According to the analysis, 51% of AI requests required direct access to origin infrastructure in May, compared with less than 9% of human traffic. That matters because origin requests are typically more expensive and can put more strain on websites, applications and application programming interfaces.

The research distinguished between AI crawlers and AI fetchers. Crawlers gather information from the web to build and refresh AI models, while fetchers retrieve information in response to user prompts in AI assistants and other software agents.

Those categories are becoming more important as businesses decide whether to allow automated systems to access their content, restrict them, or apply different rules depending on the source and purpose of the request. Those choices can affect visibility in AI-driven search, discovery and commerce.

Fastly's data also showed sharp growth in traffic linked to Anthropic's Claude, with Claude-related requests up more than 555% from a January 2026 baseline. The increase was one of the clearest examples in the study of how quickly individual AI services can alter traffic patterns across the web.

Traffic shift

Machine traffic now extends beyond conventional bots used for scraping or abuse. Fastly described a broader class of automated activity that includes AI crawlers, AI fetchers, bots, agents and API-driven systems, each with different patterns and infrastructure demands.

That distinction is likely to matter for publishers, retailers and online service providers, which have traditionally treated non-human traffic mainly as a security or abuse issue. The research suggests some companies are increasingly viewing certain forms of machine access as a commercial and distribution question as well.

Fastly cited examples from its network to illustrate the divergence in responses. In one case, a large company imposed a hard block after a sudden surge in AI fetcher traffic, most likely to preserve control over content. In another, a large company chose not to block AI agents, and fetcher traffic rose over several months.

The contrast underlines a broader tension facing website operators. Restricting AI systems may reduce infrastructure load and limit unauthorised reuse of material, while allowing access may improve the chances that content is surfaced by AI tools that increasingly mediate how users find information, products and services.
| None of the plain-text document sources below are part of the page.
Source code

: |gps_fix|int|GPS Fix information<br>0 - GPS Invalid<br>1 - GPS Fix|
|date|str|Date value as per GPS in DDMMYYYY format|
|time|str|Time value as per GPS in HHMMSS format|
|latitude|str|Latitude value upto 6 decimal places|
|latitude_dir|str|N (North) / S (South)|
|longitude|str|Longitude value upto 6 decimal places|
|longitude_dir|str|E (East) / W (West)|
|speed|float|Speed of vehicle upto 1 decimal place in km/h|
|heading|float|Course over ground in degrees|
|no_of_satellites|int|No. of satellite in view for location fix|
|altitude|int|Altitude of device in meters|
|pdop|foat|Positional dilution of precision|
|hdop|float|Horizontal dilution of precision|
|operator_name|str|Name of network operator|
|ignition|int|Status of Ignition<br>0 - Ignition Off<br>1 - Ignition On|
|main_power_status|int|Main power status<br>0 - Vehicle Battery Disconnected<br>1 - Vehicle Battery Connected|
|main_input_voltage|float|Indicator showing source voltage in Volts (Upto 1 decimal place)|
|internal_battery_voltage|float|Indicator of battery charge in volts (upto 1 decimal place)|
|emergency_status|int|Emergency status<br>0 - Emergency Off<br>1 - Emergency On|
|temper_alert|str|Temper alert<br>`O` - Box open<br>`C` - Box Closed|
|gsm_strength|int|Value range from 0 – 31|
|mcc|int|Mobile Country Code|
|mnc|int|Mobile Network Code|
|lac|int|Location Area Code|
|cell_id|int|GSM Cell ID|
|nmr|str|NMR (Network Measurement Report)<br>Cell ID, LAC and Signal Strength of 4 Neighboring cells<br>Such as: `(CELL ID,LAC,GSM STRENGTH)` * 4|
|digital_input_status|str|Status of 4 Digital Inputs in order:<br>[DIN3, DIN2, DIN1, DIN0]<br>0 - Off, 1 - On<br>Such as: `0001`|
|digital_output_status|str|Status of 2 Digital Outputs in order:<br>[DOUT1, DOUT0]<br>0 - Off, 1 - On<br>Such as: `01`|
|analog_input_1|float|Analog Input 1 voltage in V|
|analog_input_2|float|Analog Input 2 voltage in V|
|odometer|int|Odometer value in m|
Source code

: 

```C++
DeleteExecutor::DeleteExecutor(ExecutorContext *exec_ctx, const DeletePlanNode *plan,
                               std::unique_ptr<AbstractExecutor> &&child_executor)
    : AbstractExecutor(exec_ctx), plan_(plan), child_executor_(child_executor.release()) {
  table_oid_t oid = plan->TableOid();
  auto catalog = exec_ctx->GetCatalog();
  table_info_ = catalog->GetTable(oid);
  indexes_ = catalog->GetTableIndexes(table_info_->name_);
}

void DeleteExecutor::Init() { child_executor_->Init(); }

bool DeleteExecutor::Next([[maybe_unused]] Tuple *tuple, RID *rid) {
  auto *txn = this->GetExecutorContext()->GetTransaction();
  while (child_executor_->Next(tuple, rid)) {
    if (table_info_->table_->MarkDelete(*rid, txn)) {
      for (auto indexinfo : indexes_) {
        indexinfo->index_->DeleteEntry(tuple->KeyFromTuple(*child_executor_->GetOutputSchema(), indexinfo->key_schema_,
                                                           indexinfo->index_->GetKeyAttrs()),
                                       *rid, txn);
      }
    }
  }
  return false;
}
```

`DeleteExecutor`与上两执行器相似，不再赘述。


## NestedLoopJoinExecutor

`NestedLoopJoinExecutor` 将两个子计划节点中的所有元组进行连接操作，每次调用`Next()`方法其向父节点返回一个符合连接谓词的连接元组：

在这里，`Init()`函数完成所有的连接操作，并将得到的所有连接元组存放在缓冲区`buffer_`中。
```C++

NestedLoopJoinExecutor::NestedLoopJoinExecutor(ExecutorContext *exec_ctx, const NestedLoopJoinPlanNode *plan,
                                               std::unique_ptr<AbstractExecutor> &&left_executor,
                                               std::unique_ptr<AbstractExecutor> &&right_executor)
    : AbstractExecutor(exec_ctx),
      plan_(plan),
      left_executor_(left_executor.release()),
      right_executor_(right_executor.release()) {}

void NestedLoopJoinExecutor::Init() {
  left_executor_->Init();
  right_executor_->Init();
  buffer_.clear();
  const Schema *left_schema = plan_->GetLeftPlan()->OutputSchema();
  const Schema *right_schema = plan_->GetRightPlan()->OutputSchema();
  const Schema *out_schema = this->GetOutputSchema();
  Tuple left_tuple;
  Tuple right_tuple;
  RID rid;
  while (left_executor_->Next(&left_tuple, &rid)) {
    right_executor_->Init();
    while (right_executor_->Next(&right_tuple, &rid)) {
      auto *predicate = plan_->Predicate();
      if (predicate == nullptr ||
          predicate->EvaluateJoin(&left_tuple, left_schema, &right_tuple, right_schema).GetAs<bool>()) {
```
Artur Bergman, Chief Technology Officer at Fastly, said the shift is changing how organisations need to think about internet traffic.

"AI traffic is fundamentally changing how the internet operates," Bergman said.

"Businesses are moving beyond a world where humans are the primary users of digital experiences. The challenge is no longer simply blocking bots; it is understanding which machine interactions should be accelerated, managed, challenged or stopped," he added.

Business choices

The data adds to a wider debate in the technology and media sectors about how AI systems should access online content and services. For some companies, the issue centres on rising compute and bandwidth costs. For others, the more immediate concern is whether AI assistants become gatekeepers between brands and users.

Fastly argued that managing AI traffic is moving beyond security and network operations into business strategy. Companies need clearer visibility into which automated systems are making requests, more context on how those systems behave, and finer control over how to respond, it said.

That approach reflects the growing complexity of machine traffic. Not every automated request has the same value or risk: some may support search and discovery, some may serve live user queries through AI assistants, and others may extract data without a clear commercial benefit for the site owner.

As AI services become more embedded in search, shopping and customer support, the volume and type of this traffic are likely to remain a focus for infrastructure providers and the companies that rely on them. Fastly's figures suggest the issue is no longer confined to bot mitigation but is becoming part of how organisations manage visibility, cost and control online.

More than half of AI requests on Fastly's network now reach origin systems, compared with less than one in 10 human requests.